Boyd advocates for what he calls the Transformational Approach to religion as a religious maturity where both institutionally and personally, religious practitioners are called upon to recognize and accommodate their own potential for being wrong or at least limited in their understanding of their universal claims. This view implies that most world religions (especially those who believe in an absolute exclusive relationship with and understanding of God) are stuck in a kind of spiritual puberty. This recognition of one’s own and formal religions’ limits are both the process and marks of growing up. Recognizing our own capacity for error means we can never be sure our findings are absolutely accurate now and for all time. It means we must live with annoying uncertainty that we could be wrong, and even worse, that our rival could be right.

The engaging story and Boyd’s easy writing style draws readers into the philosophical dilemmas, and helps to unpack dense concepts. Boyd shares personal reminiscences from his life, including child and early adulthood stories that students will readily understand and identify with. Dialogue between characters, and personal flashbacks join with Tom’s inner musings to take several perennial meaning-of-life questions to their deep theoretical underpinnings, and then explores the adequacy of our personal and social thinking processes.

Erudite and wide-ranging, Boyd goes down rabbitholes that many of us ponder about the nature of humanity, reality and God in our youth. As such, it makes a good resource for young minds, as it introduces many important philosophical concepts from hard-hitters (in addition to those already mentioned), such as Martin Buber, Rene Pascal, Aristotle, William James, Meister Eckhardt, Teilhard de Chardin, Ludwig Wittgenstein, Emile Durkheim, and many more. At 393 pages, it is too long for freshmen, although some cuttings might be good for lower divisions.

Chapters 21 and 22 might make good readings for upper division philosophy of religion, ethics or religious studies courses. This would be a good supplemental book for graduate level students, as well as upper division students, as many basic concepts of philosophy of religion, ethics, religious studies and sociology are explicated.
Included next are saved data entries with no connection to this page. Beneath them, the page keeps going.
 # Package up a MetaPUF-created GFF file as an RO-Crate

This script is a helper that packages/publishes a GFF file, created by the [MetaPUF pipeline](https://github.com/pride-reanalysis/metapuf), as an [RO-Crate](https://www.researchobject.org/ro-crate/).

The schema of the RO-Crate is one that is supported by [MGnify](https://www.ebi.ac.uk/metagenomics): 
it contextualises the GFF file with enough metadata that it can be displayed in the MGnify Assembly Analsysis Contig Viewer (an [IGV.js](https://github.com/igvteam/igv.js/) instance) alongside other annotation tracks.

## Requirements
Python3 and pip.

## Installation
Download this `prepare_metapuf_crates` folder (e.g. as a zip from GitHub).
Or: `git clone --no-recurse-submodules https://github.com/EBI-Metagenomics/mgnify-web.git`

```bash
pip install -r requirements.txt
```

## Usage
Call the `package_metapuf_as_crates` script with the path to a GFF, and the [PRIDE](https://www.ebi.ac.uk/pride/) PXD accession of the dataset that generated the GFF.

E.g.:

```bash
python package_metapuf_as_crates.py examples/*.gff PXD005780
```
Deeper underlying ontological issues, such as the objectivity-subjectivity divide, are dwelled upon at length. Seminaries and religious study groups with no prior academic philosophy background would find the book very fruitful.
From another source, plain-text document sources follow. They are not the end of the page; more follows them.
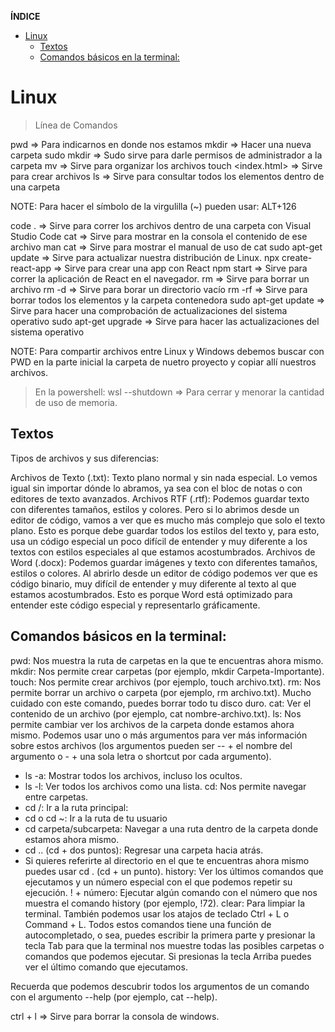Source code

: **ÍNDICE**

- [Linux](#linux)
  - [Textos](#textos)
  - [Comandos básicos en la terminal:](#comandos-básicos-en-la-terminal)

# Linux

> Línea de Comandos

pwd => Para indicarnos en donde nos estamos
mkdir <Carpet>=> Hacer una nueva carpeta
sudo mkdir <carpet> => Sudo sirve para darle permisos de administrador a la carpeta
mv <archivo> <destino> => Sirve para organizar los archivos
touch <index.html> => Sirve para crear archivos
ls => Sirve para consultar todos los elementos dentro de una carpeta

NOTE: Para hacer el símbolo de la virgulilla (~) pueden usar:
ALT+126

code . => Sirve para correr los archivos dentro de una carpeta con Visual Studio Code
cat <archivo> => Sirve para mostrar en la consola el contenido de ese archivo
man cat => Sirve para mostrar el manual de uso de cat
sudo apt-get update => Sirve para actualizar nuestra distribución de Linux.
npx create-react-app <test> => Sirve para crear una app con React
npm start => Sirve para correr la aplicación de React en el navegador.
rm <archivo> => Sirve para borrar un archivo
rm -d <carpeta> => Sirve para borar un directorio vacío
rm -rf <carpeta> => Sirve para borrar todos los elementos y la carpeta contenedora
sudo apt-get update => Sirve para hacer una comprobación de actualizaciones del sistema operativo
sudo apt-get upgrade => Sirve para hacer las actualizaciones del sistema operativo

NOTE: Para compartir archivos entre Linux y Windows debemos buscar con PWD en la parte inicial la carpeta de nuetro proyecto y copiar allí nuestros archivos.

> En la powershell: wsl --shutdown => Para cerrar y menorar la cantidad de uso de memoria.

## Textos

Tipos de archivos y sus diferencias:

Archivos de Texto (.txt): Texto plano normal y sin nada especial. Lo vemos igual sin importar dónde lo abramos, ya sea con el bloc de notas o con editores de texto avanzados.
Archivos RTF (.rtf): Podemos guardar texto con diferentes tamaños, estilos y colores. Pero si lo abrimos desde un editor de código, vamos a ver que es mucho más complejo que solo el texto plano. Esto es porque debe guardar todos los estilos del texto y, para esto, usa un código especial un poco difícil de entender y muy diferente a los textos con estilos especiales al que estamos acostumbrados.
Archivos de Word (.docx): Podemos guardar imágenes y texto con diferentes tamaños, estilos o colores. Al abrirlo desde un editor de código podemos ver que es código binario, muy difícil de entender y muy diferente al texto al que estamos acostumbrados. Esto es porque Word está optimizado para entender este código especial y representarlo gráficamente.

## Comandos básicos en la terminal:

pwd: Nos muestra la ruta de carpetas en la que te encuentras ahora mismo.
mkdir: Nos permite crear carpetas (por ejemplo, mkdir Carpeta-Importante).
touch: Nos permite crear archivos (por ejemplo, touch archivo.txt).
rm: Nos permite borrar un archivo o carpeta (por ejemplo, rm archivo.txt). Mucho cuidado con este comando, puedes borrar todo tu disco duro.
cat: Ver el contenido de un archivo (por ejemplo, cat nombre-archivo.txt).
ls: Nos permite cambiar ver los archivos de la carpeta donde estamos ahora mismo. Podemos usar uno o más argumentos para ver más información sobre estos archivos (los argumentos pueden ser -- + el nombre del argumento o - + una sola letra o shortcut por cada argumento).

- ls -a: Mostrar todos los archivos, incluso los ocultos.
- ls -l: Ver todos los archivos como una lista.
  cd: Nos permite navegar entre carpetas.
- cd /: Ir a la ruta principal:
- cd o cd ~: Ir a la ruta de tu usuario
- cd carpeta/subcarpeta: Navegar a una ruta dentro de la carpeta donde estamos ahora mismo.
- cd .. (cd + dos puntos): Regresar una carpeta hacia atrás.
- Si quieres referirte al directorio en el que te encuentras ahora mismo puedes usar cd . (cd + un punto).
  history: Ver los últimos comandos que ejecutamos y un número especial con el que podemos repetir su ejecución.
  ! + número: Ejecutar algún comando con el número que nos muestra el comando history (por ejemplo, !72).
  clear: Para limpiar la terminal. También podemos usar los atajos de teclado Ctrl + L o Command + L.
  Todos estos comandos tiene una función de autocompletado, o sea, puedes escribir la primera parte y presionar la tecla Tab para que la terminal nos muestre todas las posibles carpetas o comandos que podemos ejecutar. Si presionas la tecla Arriba puedes ver el último comando que ejecutamos.

Recuerda que podemos descubrir todos los argumentos de un comando con el argumento --help (por ejemplo, cat --help).

ctrl + l => Sirve para borrar la consola de windows.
Overall, an enjoyable, if somewhat long (by today’s standards) read. It could have benefitted from a greater application to current world events here and there, but that might have bogged down the book’s readability. The book’s academic usefulness is diminished slightly by the lack of an index or bibliography, but any technical terms used are well-defined at the site of their employment. Throughout, Boyd eschews the overuse of technical jargon and overly fine-grained distinctions, while still providing a clear explication of the concepts under consideration.

 

Lusting for Infinity joins other venerated philosophical teaching novels, such as Daniel Quinn’s Ishmael, and the twentieth century classic, Zen and the Art of Motorcycle Maintenance,” by Robert Pirsig, in helping to make complicated philosophical and moral conundrums understandable to non-philosophers. Lusting for Infinity is especially delightful for those with a philosophical background, both because of its breadth of notable philosophical references, and the author’s incisive analysis that cuts through the fog of specialized jargon and convoluted explanations to seek an intuitively satisfying, intellectually rigorous, and comprehensive account for the universal phenomenon of human religion.